--- Task input Enclosed Below ---
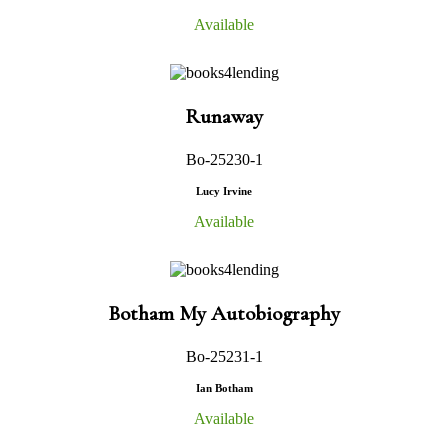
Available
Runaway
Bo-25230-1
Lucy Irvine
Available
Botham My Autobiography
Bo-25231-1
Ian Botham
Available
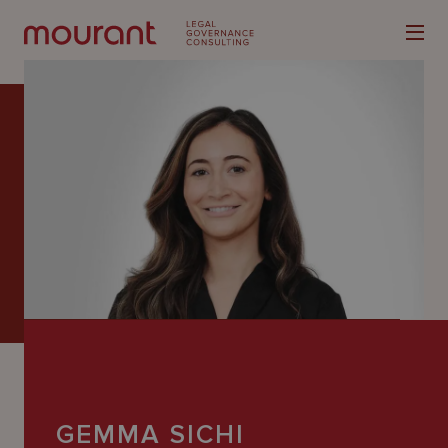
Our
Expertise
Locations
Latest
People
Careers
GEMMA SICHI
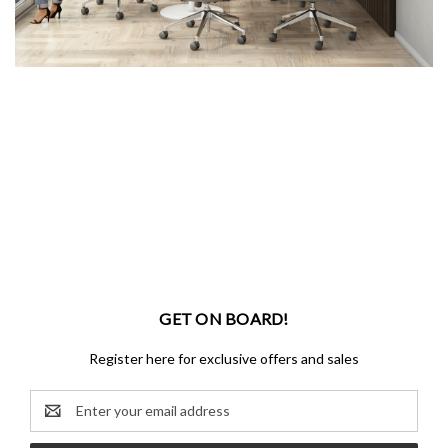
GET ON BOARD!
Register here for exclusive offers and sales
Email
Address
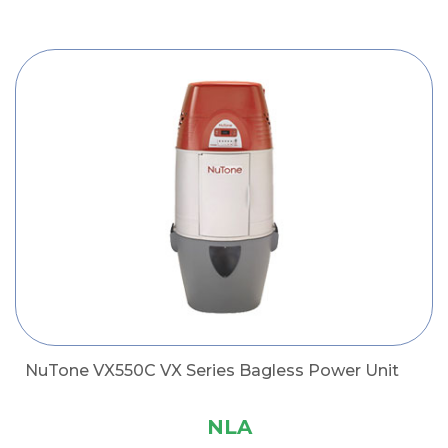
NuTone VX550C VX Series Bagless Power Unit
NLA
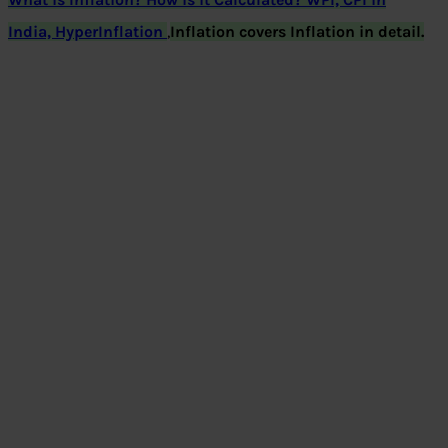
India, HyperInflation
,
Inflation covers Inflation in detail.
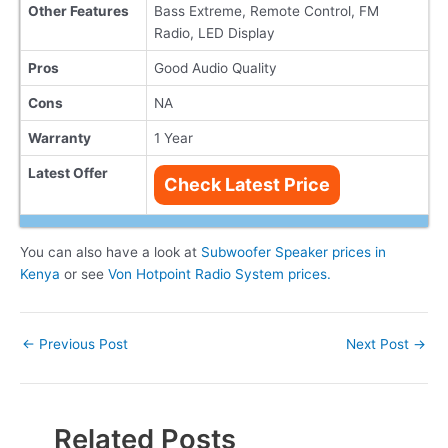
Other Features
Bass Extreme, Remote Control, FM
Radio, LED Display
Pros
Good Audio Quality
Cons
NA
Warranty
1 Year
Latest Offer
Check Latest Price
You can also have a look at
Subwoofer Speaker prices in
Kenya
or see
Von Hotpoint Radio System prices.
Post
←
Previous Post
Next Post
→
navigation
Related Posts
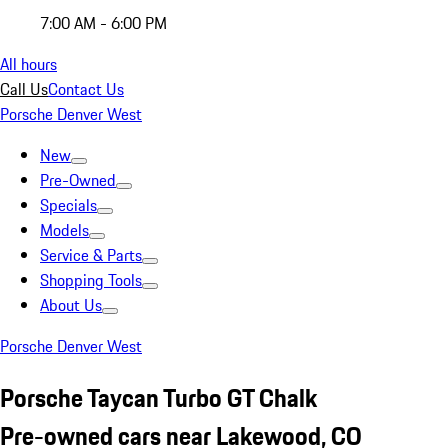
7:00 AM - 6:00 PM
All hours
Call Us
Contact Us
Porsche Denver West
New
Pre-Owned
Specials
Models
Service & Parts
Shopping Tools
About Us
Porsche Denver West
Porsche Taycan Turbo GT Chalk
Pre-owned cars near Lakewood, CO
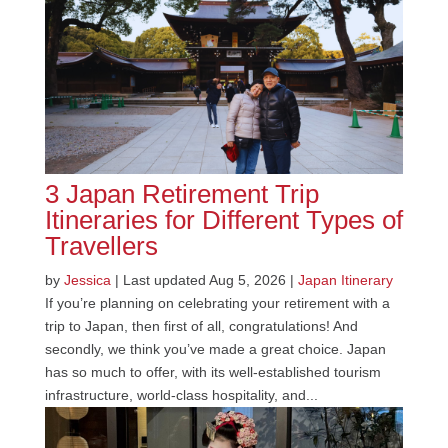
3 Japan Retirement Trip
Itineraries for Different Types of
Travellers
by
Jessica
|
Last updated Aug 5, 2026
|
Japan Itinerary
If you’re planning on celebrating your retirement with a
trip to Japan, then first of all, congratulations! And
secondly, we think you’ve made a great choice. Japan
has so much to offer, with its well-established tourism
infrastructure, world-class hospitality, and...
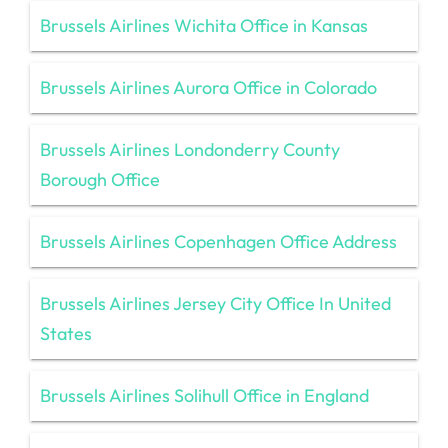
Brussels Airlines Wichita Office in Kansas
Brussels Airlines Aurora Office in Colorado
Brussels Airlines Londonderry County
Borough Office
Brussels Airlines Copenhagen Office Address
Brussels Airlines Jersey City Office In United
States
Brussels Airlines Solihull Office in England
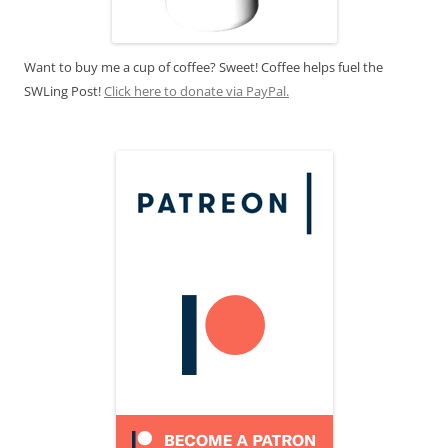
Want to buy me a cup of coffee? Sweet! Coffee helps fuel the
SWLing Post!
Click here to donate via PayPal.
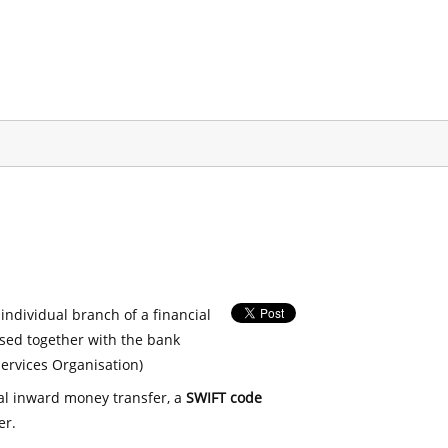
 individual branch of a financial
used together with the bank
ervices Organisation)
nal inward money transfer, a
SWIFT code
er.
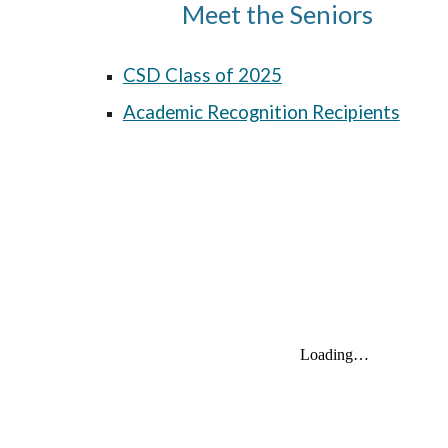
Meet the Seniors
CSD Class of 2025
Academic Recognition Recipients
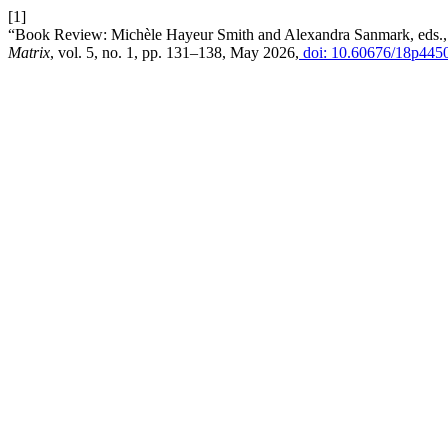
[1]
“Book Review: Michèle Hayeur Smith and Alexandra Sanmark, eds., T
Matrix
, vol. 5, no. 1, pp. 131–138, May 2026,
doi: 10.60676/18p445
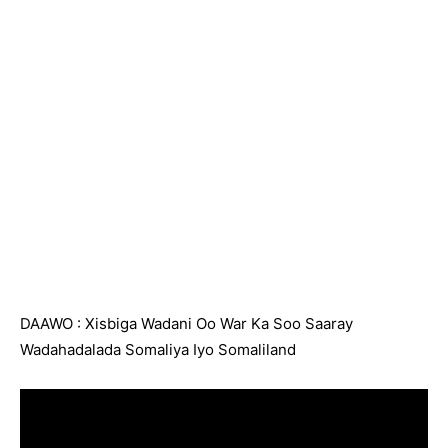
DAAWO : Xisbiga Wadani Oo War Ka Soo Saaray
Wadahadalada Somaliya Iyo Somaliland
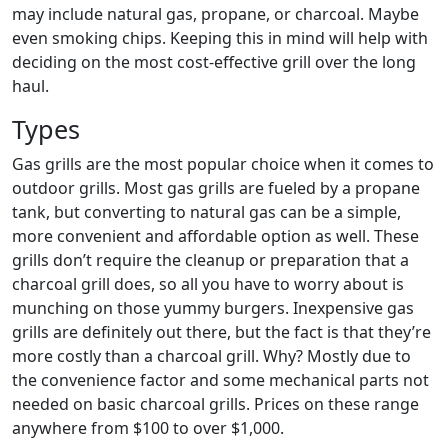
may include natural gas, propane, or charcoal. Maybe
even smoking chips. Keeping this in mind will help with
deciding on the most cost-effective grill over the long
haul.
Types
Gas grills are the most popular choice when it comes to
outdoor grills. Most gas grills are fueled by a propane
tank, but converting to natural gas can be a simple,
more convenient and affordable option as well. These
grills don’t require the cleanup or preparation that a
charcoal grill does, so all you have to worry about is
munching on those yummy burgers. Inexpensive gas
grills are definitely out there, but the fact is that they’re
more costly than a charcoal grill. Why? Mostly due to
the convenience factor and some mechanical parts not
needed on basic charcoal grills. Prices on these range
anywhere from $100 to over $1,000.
--- End of Enclosed Task input ---
--- Task input Enclosed Below ---
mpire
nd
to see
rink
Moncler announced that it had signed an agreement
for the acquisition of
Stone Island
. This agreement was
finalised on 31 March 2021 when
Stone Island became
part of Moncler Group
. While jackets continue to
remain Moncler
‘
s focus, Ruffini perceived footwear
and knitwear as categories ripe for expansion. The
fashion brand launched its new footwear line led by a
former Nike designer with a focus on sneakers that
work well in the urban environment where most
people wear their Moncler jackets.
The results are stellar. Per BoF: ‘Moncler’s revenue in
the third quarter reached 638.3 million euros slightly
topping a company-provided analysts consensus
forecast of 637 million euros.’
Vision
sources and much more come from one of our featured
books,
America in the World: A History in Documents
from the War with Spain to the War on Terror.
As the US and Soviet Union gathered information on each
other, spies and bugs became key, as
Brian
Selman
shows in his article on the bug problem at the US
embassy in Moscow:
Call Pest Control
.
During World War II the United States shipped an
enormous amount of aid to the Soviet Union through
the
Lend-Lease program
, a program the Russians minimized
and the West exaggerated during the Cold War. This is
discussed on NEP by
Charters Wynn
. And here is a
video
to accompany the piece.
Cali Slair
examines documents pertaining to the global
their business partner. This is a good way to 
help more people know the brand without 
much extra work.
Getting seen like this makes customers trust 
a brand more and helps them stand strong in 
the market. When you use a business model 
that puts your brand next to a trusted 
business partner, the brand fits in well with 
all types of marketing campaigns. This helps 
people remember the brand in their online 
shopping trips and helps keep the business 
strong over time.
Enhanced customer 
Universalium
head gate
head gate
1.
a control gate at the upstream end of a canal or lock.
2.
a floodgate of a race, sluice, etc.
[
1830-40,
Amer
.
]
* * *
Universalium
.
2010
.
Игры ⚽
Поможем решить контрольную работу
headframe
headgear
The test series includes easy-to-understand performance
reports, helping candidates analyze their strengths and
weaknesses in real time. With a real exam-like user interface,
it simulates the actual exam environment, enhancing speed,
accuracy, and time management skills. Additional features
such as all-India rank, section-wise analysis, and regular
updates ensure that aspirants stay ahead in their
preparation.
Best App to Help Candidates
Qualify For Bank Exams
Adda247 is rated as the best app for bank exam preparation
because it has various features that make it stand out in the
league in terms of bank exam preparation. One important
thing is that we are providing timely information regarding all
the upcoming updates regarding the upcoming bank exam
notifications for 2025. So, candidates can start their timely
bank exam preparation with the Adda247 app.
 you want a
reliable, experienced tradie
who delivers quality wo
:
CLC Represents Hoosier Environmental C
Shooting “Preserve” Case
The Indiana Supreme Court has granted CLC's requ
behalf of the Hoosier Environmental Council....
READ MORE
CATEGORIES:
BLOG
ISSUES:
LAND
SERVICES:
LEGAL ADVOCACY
--- End of Enclosed Task input ---
--- Task input Enclosed Below ---
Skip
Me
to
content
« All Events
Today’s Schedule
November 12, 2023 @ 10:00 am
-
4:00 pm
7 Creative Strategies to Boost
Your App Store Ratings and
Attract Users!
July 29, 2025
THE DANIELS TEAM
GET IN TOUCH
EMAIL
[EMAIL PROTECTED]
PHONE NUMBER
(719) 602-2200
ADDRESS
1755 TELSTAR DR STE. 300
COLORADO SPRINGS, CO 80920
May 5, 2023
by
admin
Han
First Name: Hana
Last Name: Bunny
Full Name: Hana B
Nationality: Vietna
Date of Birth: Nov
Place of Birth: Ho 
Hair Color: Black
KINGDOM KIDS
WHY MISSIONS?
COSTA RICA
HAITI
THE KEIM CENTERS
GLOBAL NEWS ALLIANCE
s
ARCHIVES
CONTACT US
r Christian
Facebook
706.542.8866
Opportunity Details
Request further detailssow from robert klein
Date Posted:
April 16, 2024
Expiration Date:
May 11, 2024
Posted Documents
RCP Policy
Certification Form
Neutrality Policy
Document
--- End of Enclosed Task input ---
Exercise details:
Update the items from the line with "Meet the Seniors" to the line with "anywhere from $100 to over $1,000." so that "charcoal" becomes "pellet", with everything else unchanged. Leave the pictures out of your answer.

Exercise answer:
Meet the Seniors
CSD Class of 2025
Academic Recognition Recipients
[1]
“Book Review: Michèle Hayeur Smith and Alexandra Sanmark, eds., T
Matrix
, vol. 5, no. 1, pp. 131–138, May 2026,
doi: 10.60676/18p445
DAAWO : Xisbiga Wadani Oo War Ka Soo Saaray
Wadahadalada Somaliya Iyo Somaliland
may include natural gas, propane, or pellet. Maybe
even smoking chips. Keeping this in mind will help with
deciding on the most cost-effective grill over the long
haul.
Types
Gas grills are the most popular choice when it comes to
outdoor grills. Most gas grills are fueled by a propane
tank, but converting to natural gas can be a simple,
more convenient and affordable option as well. These
grills don’t require the cleanup or preparation that a
pellet grill does, so all you have to worry about is
munching on those yummy burgers. Inexpensive gas
grills are definitely out there, but the fact is that they’re
more costly than a pellet grill. Why? Mostly due to
the convenience factor and some mechanical parts not
needed on basic pellet grills. Prices on these range
anywhere from $100 to over $1,000.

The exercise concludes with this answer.